**ASSIGNMENT 1**:
In the quillwort forum thread, what light level does the first poster expect to use for the plants?
**ASSIGNMENT 2**:
Write the next part of the quillwort forum thread, picking up after its last line.

# Isoetes Iacustris - Quillwort



## hoppycalif (Apr 7, 2005)

Does anyone have any experience with Isoetes Iacustris? I have just purchased a couple of them to plant in low moderate light, with CO2 and EI fertilizing. I tried one of these several years ago, unsuccessfully. First, it would constantly float out of the substrate. Then, it just gradually died.

My substrate is nutrient rich, one of the parameters the plant is supposed to need, and my light level will be relatively low, the equivalent of about 1.5 watts per gallon. What are the secrets to success with this plant?


----------



## davemonkey (Mar 29, 2008)

I've read that they are perennial, so maybe they need a winter break? Also, I looked at the USDA PlantsDatabse and they seemed to be located naturally in cooler climates.

http://plants.usda.gov/java/profile?symbol=ISLA

So, maybe they need a rest period like some of the Apons. do? Maybe cooler temps in the aquarium? Also it says they are found on stony/rocky soil, so they may rot out if buried too deeply (like Anubias).
Other than that little bit, I know nothing about them, never have kept them.

Here's another site, but you've probably already seen this:

http://en.wikipedia.org/wiki/Isoetes_lacustris

-Dave


----------



## Robert Hudson (Feb 5, 2004)

Records from a collection

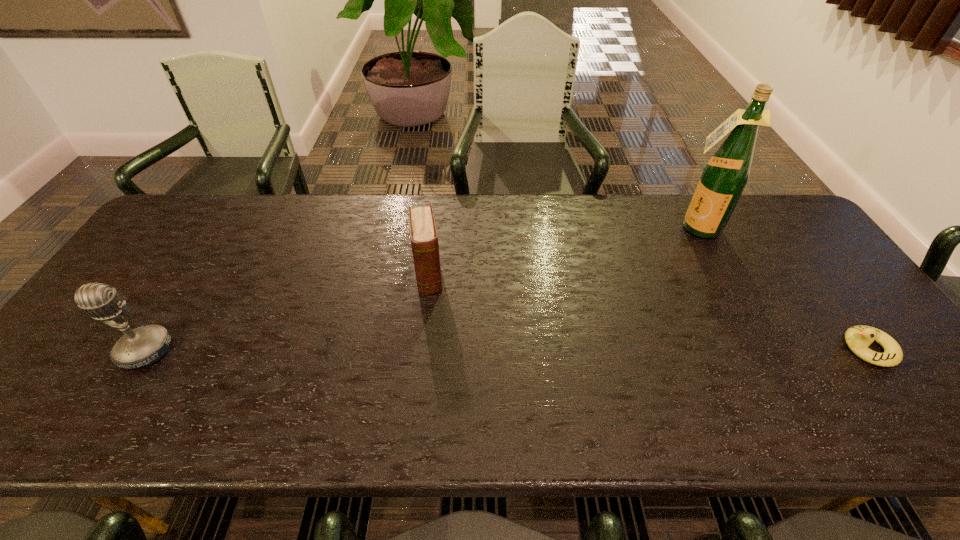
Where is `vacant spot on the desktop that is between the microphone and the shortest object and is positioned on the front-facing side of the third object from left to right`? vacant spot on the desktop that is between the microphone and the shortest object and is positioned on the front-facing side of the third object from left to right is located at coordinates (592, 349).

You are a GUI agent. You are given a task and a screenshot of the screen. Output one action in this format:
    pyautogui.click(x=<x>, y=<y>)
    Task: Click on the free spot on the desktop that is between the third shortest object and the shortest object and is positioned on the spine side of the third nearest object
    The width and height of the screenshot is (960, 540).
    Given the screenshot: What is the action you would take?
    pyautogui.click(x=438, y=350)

**OUTPUT 1**:
About 1.5 watts per gallon.

**OUTPUT 2**:
_I Lacustris_ should grow fine for you. It likes moderately hard water, moderate light, good substrate, with or without C02... should be pretty easy to grow. I never had any problems with it other than it growing too big. Its native to the USA, grows wild in Florida all the way up the coast to canada. It may need more light than that Hoppy


----------



## cs_gardener (Apr 28, 2006)

I have 3 of them, each in a different tank. Two are in 20 gallon tall tanks with 65w CF and are somewhat crowded by the other plants. They are staying about 4-6" tall but otherwise appear to be healthy. One originally wouldn't stay planted (probably was getting dug up by my loaches), so I let it float for a couple weeks until it had good roots and planted it again and it's doing fine now. The third plant is in a 33 gallon tank with 2x65w CF and dense floaters. It has grown over 15" tall and has dozens of leaves. All three tanks have soil under eco complete and are dosed with gluteraldehyde on a daily basis. The only differences I can see for the growth rate are the light and the fact the 2 smaller plants have always been rather crowded by the surrounding heavy root feeders (swords and crypts) plus all the unruly stem plants trying to overgrow their space. BTW, my water is on the soft/acidic side.


----------



## hoppycalif (Apr 7, 2005)

I understood this to be a moderately low light plant, or I wouldn't have even considered it. It may be like other low light plants, it can do ok with low light, but grows bigger, faster under high light. That is my hope anyway. The description of it makes me think it may die back twice a year, then regrow. In any case, it looks very ineresting. 

Robert, do you think it will do well with low hardness water? It may prefer harder water, but still do well without it?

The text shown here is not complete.